Date Updated: 07/01/2022
Diskectomy is surgery to remove the damaged part of a disk in the spine that has its soft center pushing out through the tough outer lining. A herniated disk can irritate or press on nearby nerves.
Diskectomy works best for treating pain that travels down the arms or legs from a compressed nerve. The procedure is less helpful for treating pain that's felt only in the back or neck. Most people who have back pain or neck pain find relief with other treatments, such as weight loss, arthritis medication or physical therapy.
A health care provider might suggest diskectomy if other, nonsurgical treatments have not worked or if symptoms worsen. There are several ways to perform a diskectomy. Many surgeons prefer minimally invasive diskectomy, which uses small incisions and a microscope or tiny video camera for viewing the procedure.
Why it's done
A diskectomy is done to relieve the pressure a herniated disk (also called a slipped, ruptured or bulging disk or disk prolapse) places on a spinal nerve. A herniated disk occurs when some of the softer material inside the disk pushes out through a crack in the outer lining of the disk.

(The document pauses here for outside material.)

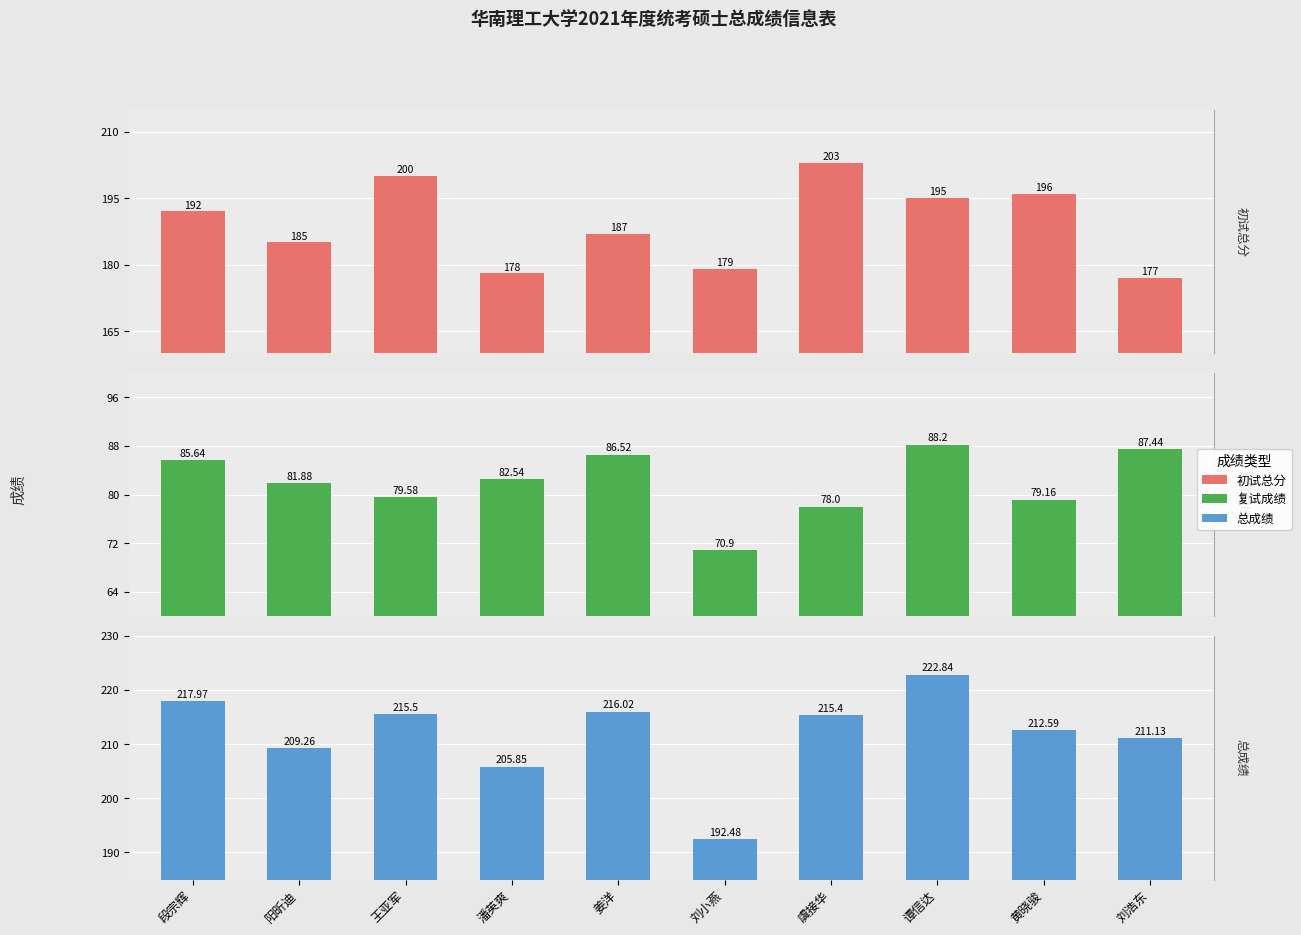

Which has a higher value, 段宗辉 or 潘英爽?

段宗辉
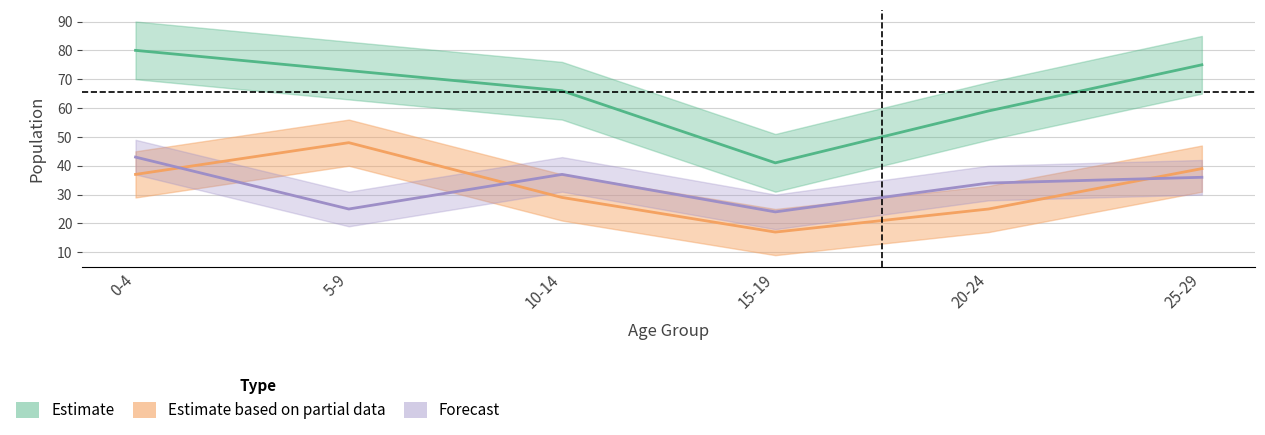

What is the difference between the maximum and minimum values in the female series?

31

A health care provider might recommend diskectomy if:
- Nerve weakness causes trouble standing or walking
- Conservative treatment, such as physical therapy or steroid injections, fails to improve symptoms after 6 to 12 weeks
- Pain travels into the buttocks, legs, arms or chest and becomes too much to manage
Diskectomy is considered safe. But as with any surgery, diskectomy carries a risk of complications. Potential complications include:
- Leaking spinal fluid
- Injury to blood vessels or nerves in and around the spine
How you prepare
You'll likely need to avoid eating and drinking for a certain amount of time before surgery. If you take blood-thinning medications, you may need to adjust how much you take before surgery. Your health care provider will give you specific instructions.
What you can expect
Surgeons usually perform diskectomy using general anesthesia, so you're not awake during the procedure. Ideally, just the piece of disk that's compressing the nerve is removed. However, small amounts of spinal bone and ligament might need to be removed to get to the herniated disk.
If the whole disk must be taken out, your surgeon may need to fill the space with a piece of bone — taken from a deceased donor or from your own pelvis — or a synthetic bone substitute. The adjoining vertebrae are then fused together with metal instrumentation.
After surgery, you're moved to a recovery room where the health care team watches for complications from the surgery and anesthesia. You might be able to go home the day of surgery. But a short hospital stay might be needed — particularly for those who have serious medical conditions.
Depending on the amount of lifting, walking and sitting your job involves, you may be able to return to work in 2 to 6 weeks. If you have a job that includes heavy lifting or operating heavy machinery, you might have to wait 6 to 8 weeks before returning to work.
Diskectomy reduces herniated disk symptoms in most people who have clear signs of a compressed nerve, such as pain that travels down the legs. However, relief from a diskectomy might not last a lifetime because it doesn't cure the cause of the disk becoming injured or herniated in the first place.
To help prevent re-injury of the spine, it might help to attain and keep a healthy weight, eat a healthy diet, do low-impact exercises and limit activities that involve repeated bending, twisting or lifting.